RM staff back rivals' mail boycott
Royal Mail workers have voted in favour of boycotting competitors' mail and have massively rejected the Government's controversial plan to privatise the company.
A ballot of 112,000 delivery, sorting office and other postal staff by the Communication Workers Union (CWU) showed that 96% opposed the planned sell-off of Royal Mail.
But a brief hearing was later held in the High Court, when Royal Mail said the union had given an undertaking not to induce its members to refuse to handle competitors' letters and parcels pending a further hearing on June 28.
"As a result any direction by the Communication Workers Union that postmen and women should refuse to handle access letters and parcels would be unlawful," said Royal Mail.
A CWU spokesman said: "Royal Mail did seek an injunction today against any industrial action. We have given an undertaking to not call industrial action for the next seven days in reliance on the consultative ballot.

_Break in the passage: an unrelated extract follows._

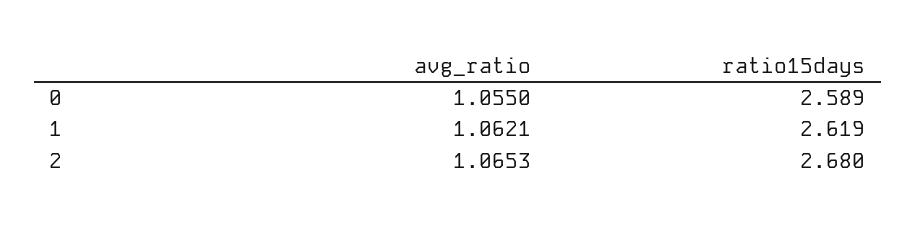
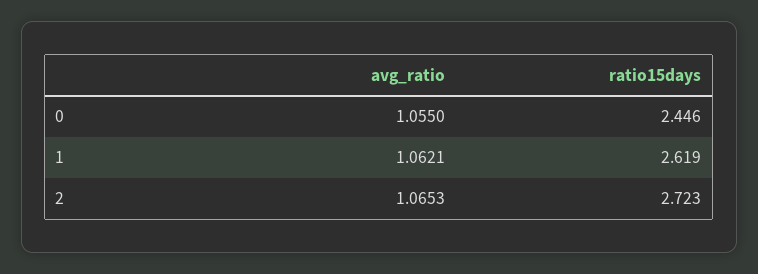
ratio15days, 0: 2.589 -> 2.446
ratio15days, 2: 2.68 -> 2.723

There is currently no injunction against CWU."
More than nine out of 10 CWU members said they backed a boycott of mail handled by rival companies amid union fears that jobs will be hit by "unfair" competition.

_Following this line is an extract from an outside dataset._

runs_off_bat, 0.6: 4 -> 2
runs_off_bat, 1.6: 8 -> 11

The ballot, which had a turnout of 74%, also returned huge votes in favour of the union's claim for an above-inflation pay rise, and a policy of non-cooperation against the "relentless pursuit" of performance demands.

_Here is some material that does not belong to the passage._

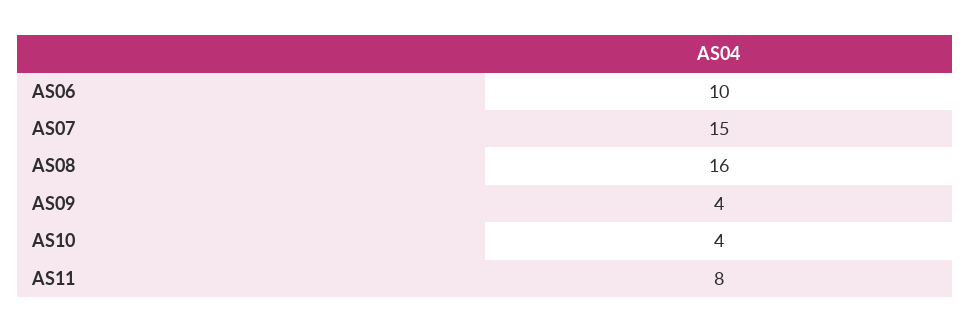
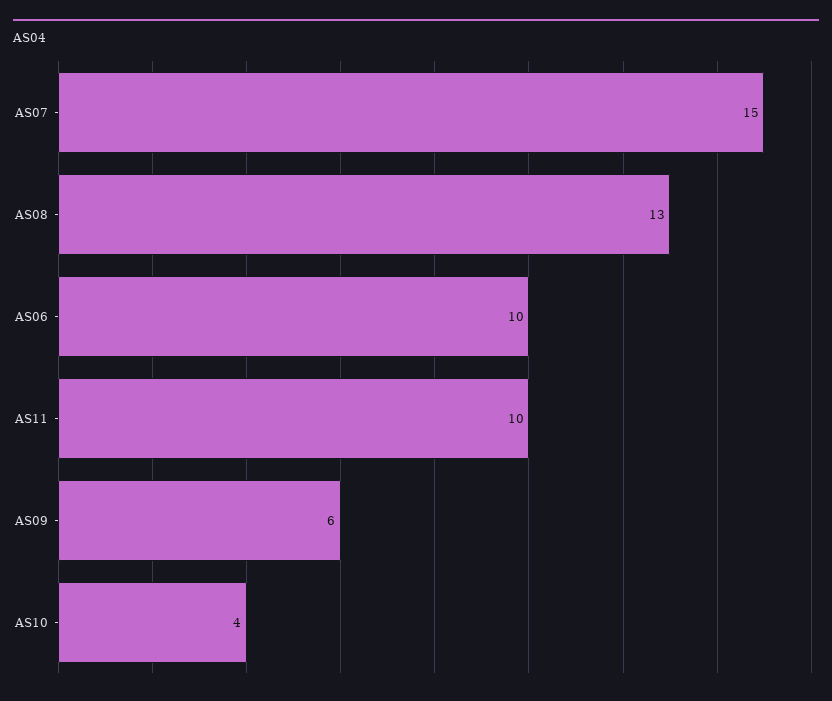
AS08: 16 -> 13
AS09: 4 -> 6
AS11: 8 -> 10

CWU general secretary Billy Hayes said: "Today postal workers have spoken loud and clear, with a massive 96% roundly rejecting the Government's plans to privatise Royal Mail. The workforce does not support the Government or Royal Mail on selling the company.
"This company is flourishing in public ownership, as the recent doubling of profits proves. It's becoming less clear what this policy is about. Why privatise this profitable company?"
Royal Mail said it was committed to seeking an agreement with the union on the way forward that equipped the business for the future and was fair to employees.